CUSTOMER SERVICE CORNER: Eliminate waste to improve productivity

eliminate-wasteIf you think you’re overworked, you’re probably right — but your customers don’t have to know it.

You can speed up your productivity and exceed customers’ expectations without adding more work to your day, says Jay Arthur, author of the Lean Six Sigma handbook series. Simply organizing your workflow and eliminating redundancy will free you up to do the best job for your clients.

“Long lead times, slow turnaround times, unnecessary steps and sheer carelessness will cost you repeat business and referrals,” Arthur predicts. Use this guidance to cross over these productivity speed bumps:

  • Make your products to order. Sure, you want your customers to have your products in their hands shortly after they make a purchase, but what you don’t want is a load of unsold product gathering dust as customers determine whether they’ll buy. Not only will you waste time creating the products, but then you must use your resources storing those items until a customer buys them. First steps: You must determine how much of your product customers purchase each week and then figure out exactly how long it takes to make your product. This will help you determine how much inventory you need to have on hand and when to begin restocking your shelves.
  • Use up your back-stocked inventory first. Large warehouses and fully-stocked shelves can be a huge money drain, Arthur says. That’s because you not only pay for people to make an unused product, you also must pay for warehouse space and utilities, as well as people to manage the inventory. Also, if your inventory-management system isn’t top-notch, you could produce more of a product that sells slowly and less of one that sells quickly.

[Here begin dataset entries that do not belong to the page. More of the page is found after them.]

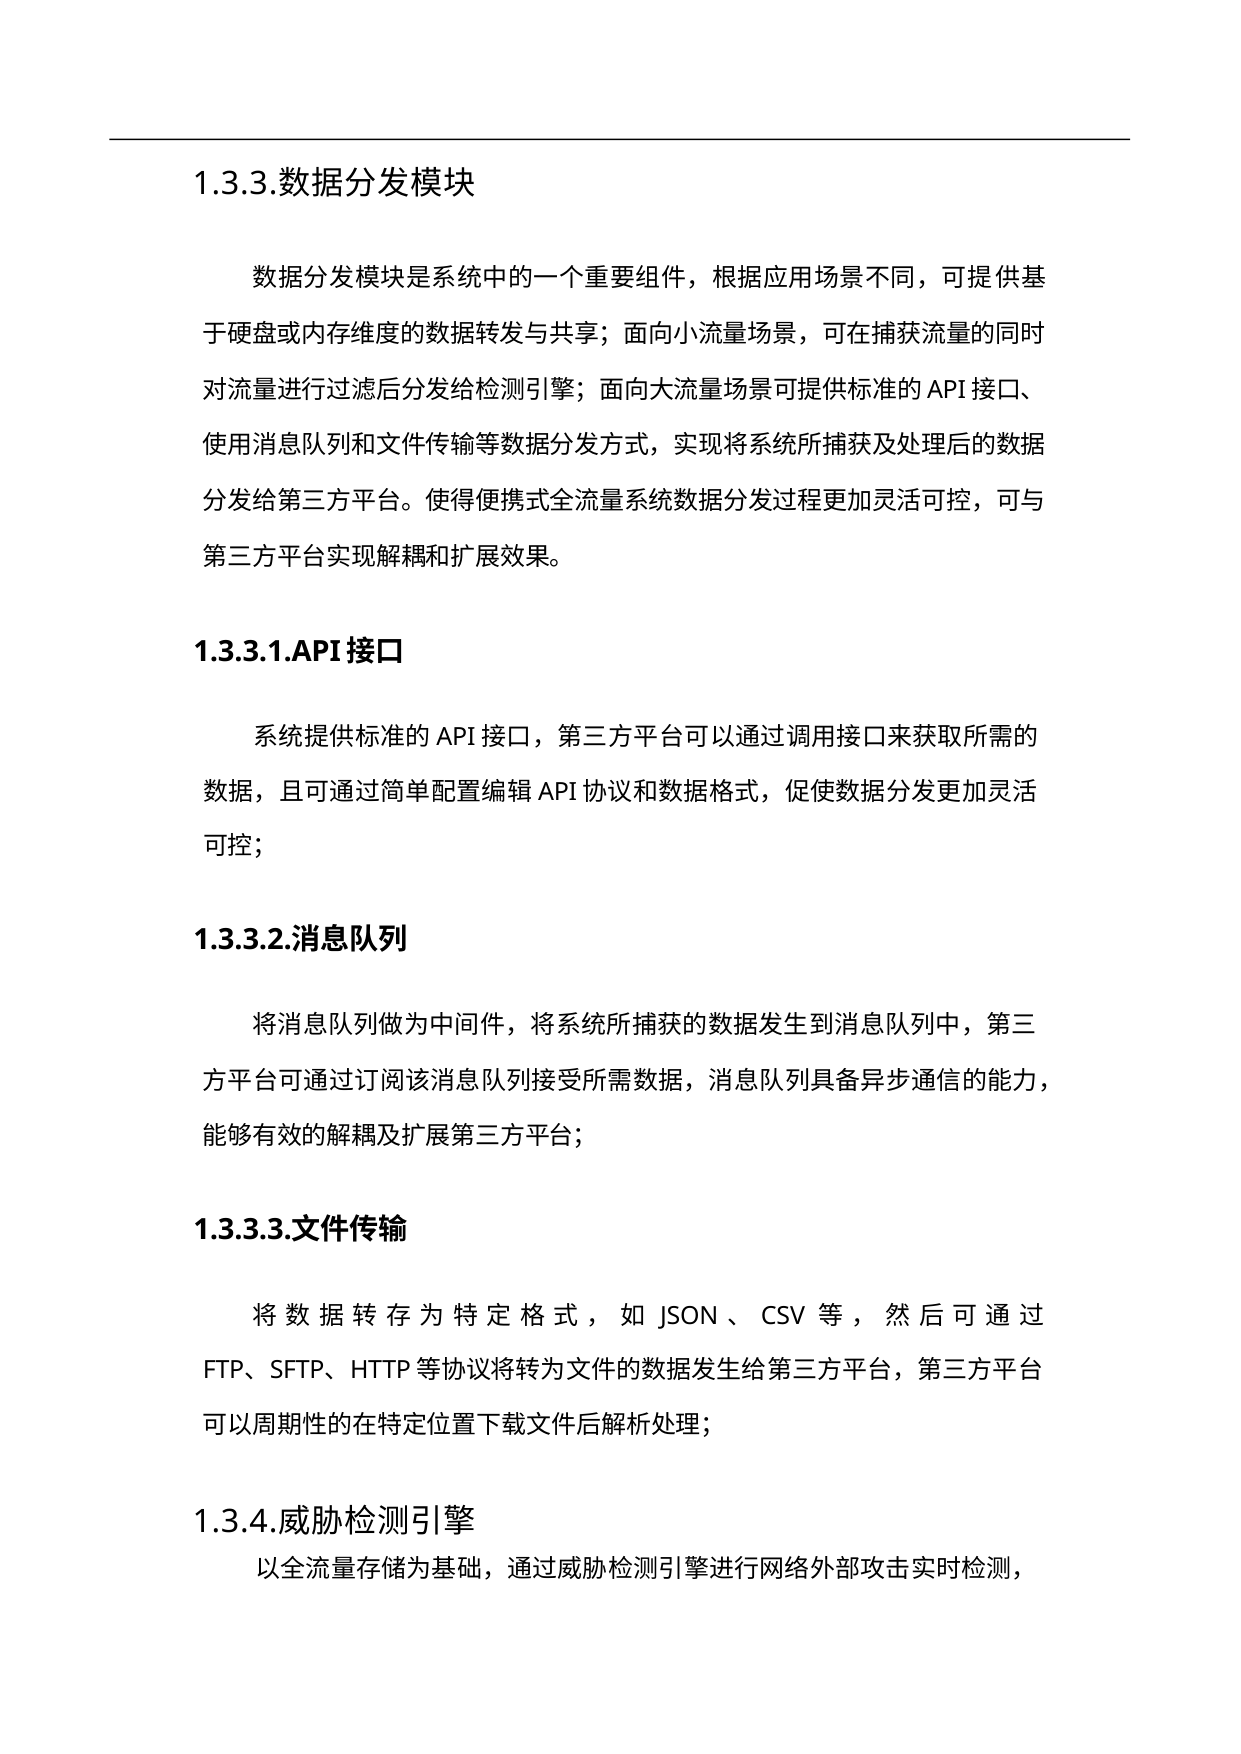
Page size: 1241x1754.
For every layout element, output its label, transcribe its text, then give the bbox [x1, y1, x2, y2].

text 1.3.4.威胁检测引擎 [192, 1498, 1053, 1541]
text 系统提供标准的API接口，第三方平台可以通过调用接口来获取所需的数据，且可通过简单配置编辑API协议和数据格式，促使数据分发更加灵活可控； [203, 716, 1039, 862]
text 将数据转存为特定格式，如JSON、CSV等，然后可通过FTP、SFTP、HTTP等协议将转为文件的数据发生给第三方平台，第三方平台可以周期性的在特定位置下载文件后解析处理； [203, 1295, 1045, 1441]
text 数据分发模块是系统中的一个重要组件，根据应用场景不同，可提供基于硬盘或内存维度的数据转发与共享；面向小流量场景，可在捕获流量的同时对流量进行过滤后分发给检测引擎；面向大流量场景可提供标准的API接口、使用消息队列和文件传输等数据分发方式，实现将系统所捕获及处理后的数据分发给第三方平台。使得便携式全流量系统数据分发过程更加灵活可控，可与第三方平台实现解耦和扩展效果。 [202, 258, 1046, 573]
text 1.3.3.2.消息队列 [193, 922, 1053, 956]
text 1.3.3.数据分发模块 [192, 161, 1053, 203]
text 将消息队列做为中间件，将系统所捕获的数据发生到消息队列中，第三方平台可通过订阅该消息队列接受所需数据，消息队列具备异步通信的能力，能够有效的解耦及扩展第三方平台； [202, 1005, 1038, 1152]
text 1.3.3.1.API接口 [193, 634, 1053, 668]
text 1.3.3.3.文件传输 [193, 1212, 1053, 1246]
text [202, 1549, 1038, 1585]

Try this: Close down production for a week so that you are forced to delve into your inventory. Once your supplies are down to a manageable level and you’ve evaluated your storage needs, seek out a facility that offers less space and requires less money.
  • Don’t move products around. When you overproduce, you most likely spend the bulk of your time rearranging your inventory to make room for what’s coming down the line. Whether you need to rotate stock so that older items are in front or you have to find a particular model for your customer, your warehouses are bustling with activity. The problem is all of this activity increases your chances of damaging or misplacing your products. Better: Now that you’ve decreased the amount of inventory you keep on hand, determine if there’s a storage method that requires less handling. For example, you may want warehouse staff to keep older materials on lower shelves to make those products easier to spot and grab.

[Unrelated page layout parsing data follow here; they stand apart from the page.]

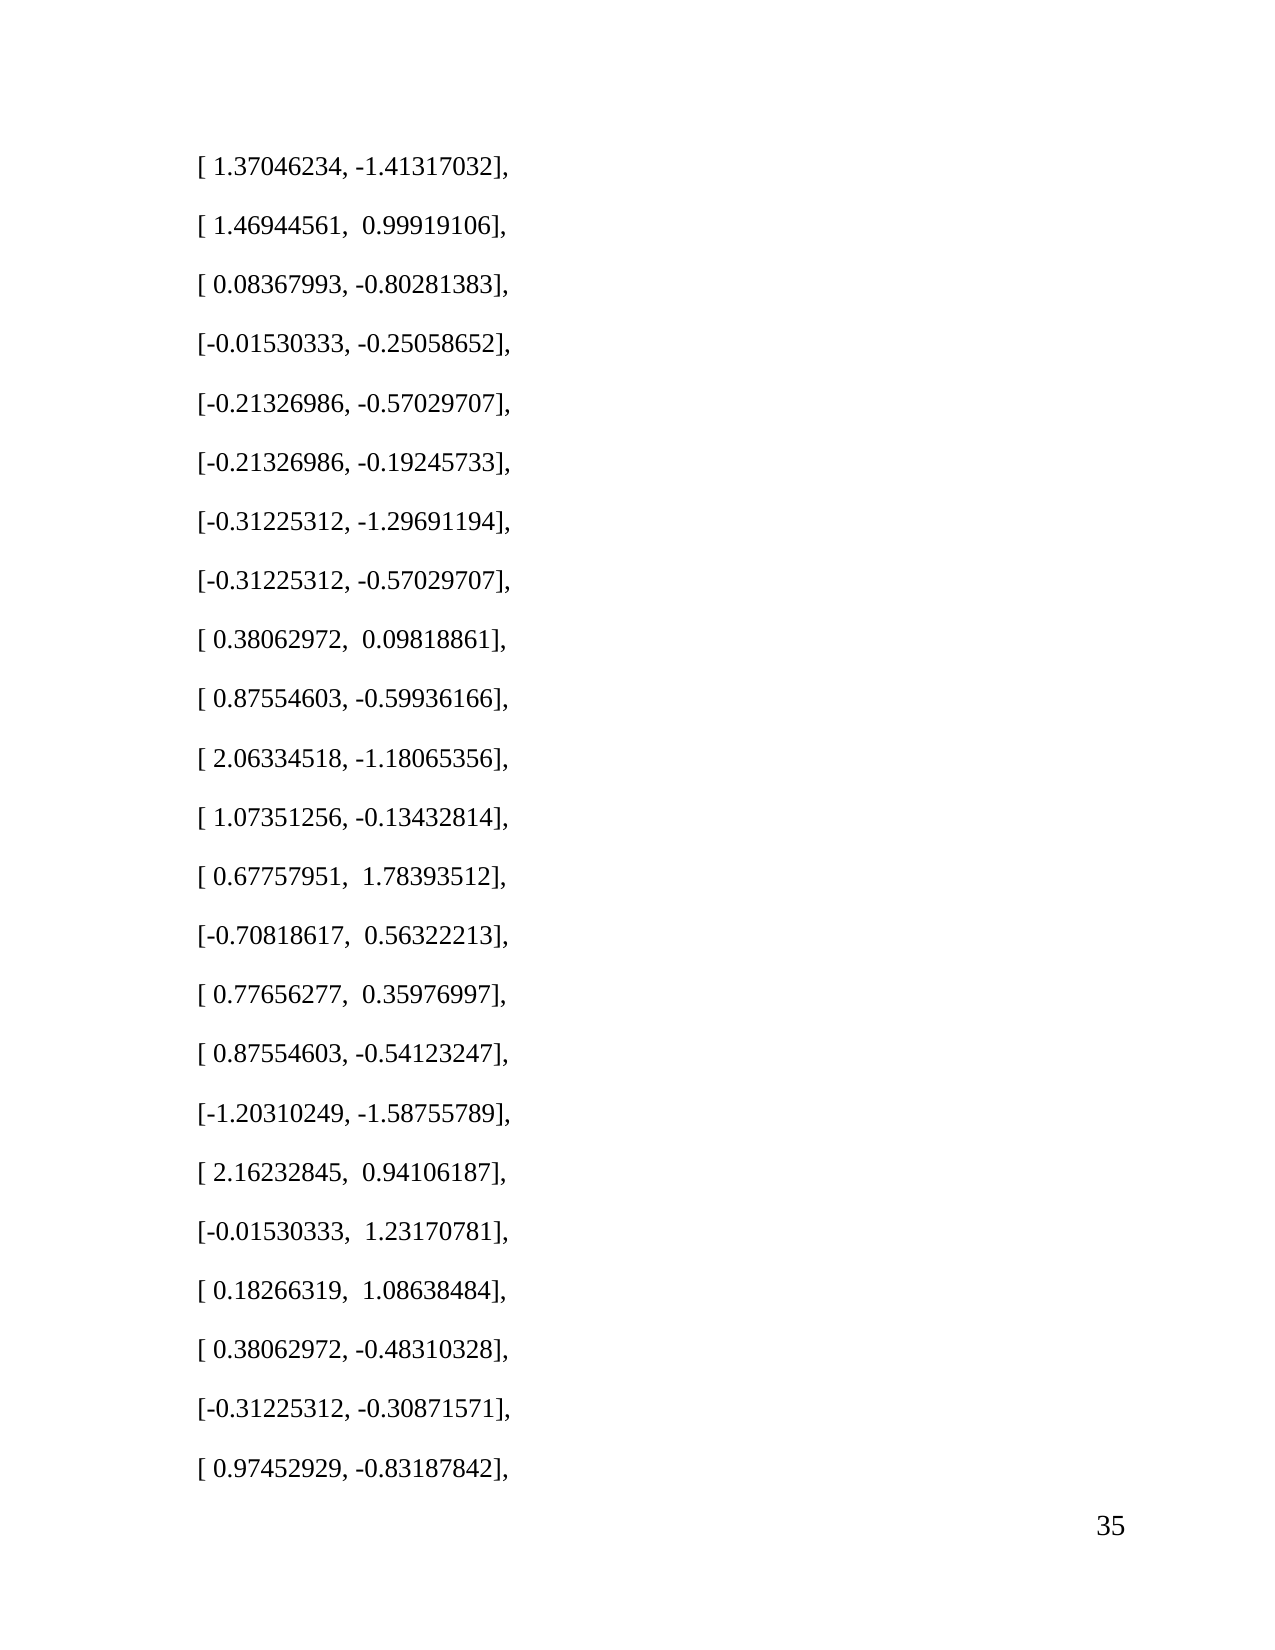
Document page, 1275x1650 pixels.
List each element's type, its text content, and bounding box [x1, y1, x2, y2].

text [ 0.38062972, 0.09818861], [150, 623, 1125, 654]
text [ 2.06334518, -1.18065356], [150, 742, 1125, 773]
text [-0.70818617, 0.56322213], [150, 919, 1125, 950]
text [-0.31225312, -0.30871571], [150, 1392, 1125, 1424]
text [ 1.37046234, -1.41317032], [150, 150, 1125, 181]
text [ 0.08367993, -0.80281383], [150, 268, 1125, 299]
text [-0.31225312, -1.29691194], [150, 505, 1125, 536]
text [ 1.07351256, -0.13432814], [150, 801, 1125, 832]
text [-0.31225312, -0.57029707], [150, 564, 1125, 595]
text [-0.21326986, -0.19245733], [150, 446, 1125, 477]
text [ 0.97452929, -0.83187842], [150, 1452, 1125, 1483]
text [-0.01530333, -0.25058652], [150, 327, 1125, 359]
text [-0.21326986, -0.57029707], [150, 387, 1125, 418]
text [ 1.46944561, 0.99919106], [150, 209, 1125, 240]
text [ 0.67757951, 1.78393512], [150, 860, 1125, 891]
text [-0.01530333, 1.23170781], [150, 1215, 1125, 1246]
text [-1.20310249, -1.58755789], [150, 1097, 1125, 1128]
text [ 0.18266319, 1.08638484], [150, 1274, 1125, 1305]
text [ 0.77656277, 0.35976997], [150, 978, 1125, 1009]
text [ 2.16232845, 0.94106187], [150, 1156, 1125, 1187]
text [ 0.38062972, -0.48310328], [150, 1333, 1125, 1364]
text [ 0.87554603, -0.54123247], [150, 1037, 1125, 1069]
text [ 0.87554603, -0.59936166], [150, 682, 1125, 714]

  • Group people with the equipment they need. You spend as much time commuting at work as you do on the road, Arthur says. “It’s not uncommon for people to walk the equivalent of over five miles a day in a 2,400 square foot space just to do their job,” such as going to another department to pick up printouts or moving from workstation to workstation to complete their tasks, he points out. Good idea: Redesign your workspace to better reflect your needs. For instance, your office may need personal printers rather than one central printer. Or, you may need to bring workstations together.

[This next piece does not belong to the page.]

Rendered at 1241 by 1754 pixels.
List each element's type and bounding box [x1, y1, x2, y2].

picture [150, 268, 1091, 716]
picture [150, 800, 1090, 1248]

  • Eliminate unnecessary processing. If your company requires you to perform certain steps just because that’s the process it has used for years, you’re probably doing a lot of work you don’t need to — and bogging down your day. Try this: Track your workflow for two or three weeks to pinpoint and remove the steps you don’t need — whether that means you stop running reports that you never read or gathering customer information that you never use.